10 reasons to say ‘yes’ to playing your part in inclusive economic participation

Ismail shared the following ten strong reasons to say ‘yes’ to YES:

  1. Inequality and unemployment won’t sort itself out miraculously. The worst thing we can do is to think: ‘it’s not my problem’.
  2. Citizenship is not a spectator sport. South Africa’s current unemployment levels are double that of Tunisia’s before they faced the Arab Spring uprising – it’s what happens when young people don’t have pathways and don’t have hope.
  3. Only business South Africa can stop the economic slide to junk status.
  4. If you invest in youth jobs, your B-BBEE levels will rise. This can be done meaningfully, with impact. More than 36 companies have seen their B-BBEE levels on the up, with over 500 companies registered for YES.
  5. Create new future taxpayers – we need them. The currently lopsided economy results in a tax picture where only 3% of the population is contributing 80% of the overall personal income tax. That’s certainly not sustainable, nor does it help us help people out of poverty.
  6. Ismail shared the neuroscience truth, that giving is the secret to great happiness, as humans are wired to give.
  7. Lots of companies are already involved in ‘giving back’ programmes, but tend to operate in silos to do so. The only way to really shift the needle is to work as a business coalition in collaboration, not as a lone wolf. With YES, this means there’s scaled, amplified, exponential impact as a crowd through the YES platform, to give the youth that all-important chance to show the world what they can do. Think about what a burst of young energy can do for your business.
  8. Because the cost of saying ‘No’ is your future – the future of SA means investing in these current youth. if GDP growth doesn’t move, your company can’t move forward. That’s the scary bottom line.

Adds Ismail: “We grow the economy by giving people jobs; helping them learn a skill and become active participants in the economy. Every single business can join and contribute to the cause, whether in employing one person through or 3,300, as Nedbank did.”
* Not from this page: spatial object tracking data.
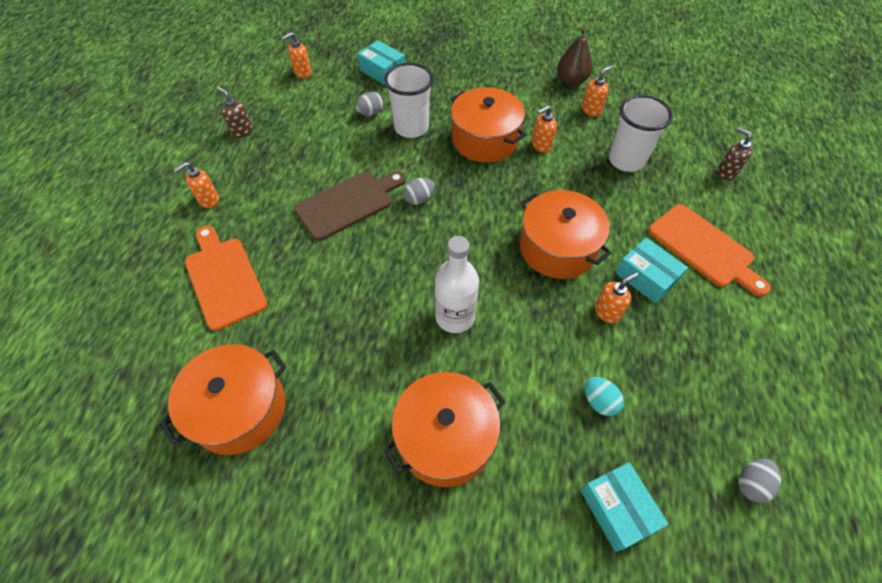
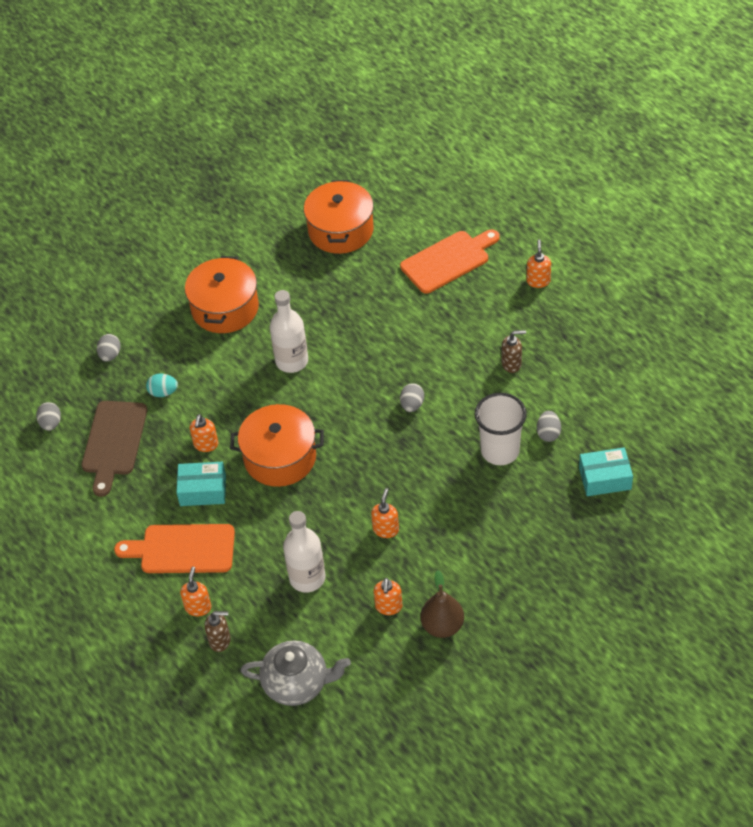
camera: 135 degrees right, 5 degrees down
(224, 279) = (448, 260): orange cutting board -> orange cutting board turned 45 degrees counterclockwise
(241, 131) = (607, 333): brown soap dispenser -> brown soap dispenser (511, 364)
(302, 73) = (659, 414): orange soap dispenser -> orange soap dispenser (198, 607)
(348, 204) = (451, 359): brown cutting board -> brown cutting board (113, 442)
(485, 140) = (433, 494): orange pot -> none
(617, 509) = (110, 355): turquoise box -> grey egg
(626, 160) = (307, 578): white cup -> white bottle
(693, 117) = (297, 683): none -> grey teapot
How your business can get involved in YES

YES offers many ways to give towards a common good, from investing in youth jobs to enterprise development in the YES hubs they’re putting up in townships and rural spaces, bringing the necessary education and skills right into the heart of the community, effectively creating urban farming entrepreneurs equipped with digital coding skills.

Most of the youth involved in YES faced the Catch-22 that in today’s age, you can’t get a job without experience, and you can’t get experience without a job. That’s why many of those helped by YES had been unemployed for years before learning about the opportunities it provides, in jobs they would otherwise not have had access to.

For example, many of the YES jobs happen through implementation partners in communities like Project Nomzamo, which then roll out the jobs by training youth in Mpumalanga have been trained as community health workers.

YES has also resulted in Tembisa-based science lab assistants for Deutsche Bank. With just a Matric, they’re being trained for jobs they would otherwise never have had access to. A further 12 young women are learning how to produce sanitary pads and run a company that will be based in Tembisa.

“We just need a little bit of imagination, and for civil society to contribute – together, this is the type of thing we can do,” explains Ismail.

Through their implementation partners, YES therefore takes the economic skewing of wealth, currently concentrated in the urban centres, and spreads it to community level. YES has already injected R1,002,734,040 into local communities so far, with 20,538 new work opportunities created. This means there are 20,538 new tax payers, with R1 billion allocated to salaries which in turn boost local economies.

Ismail concludes: “If you say ‘yes’ to YES, our economy can go from pear-shaped to peachy.”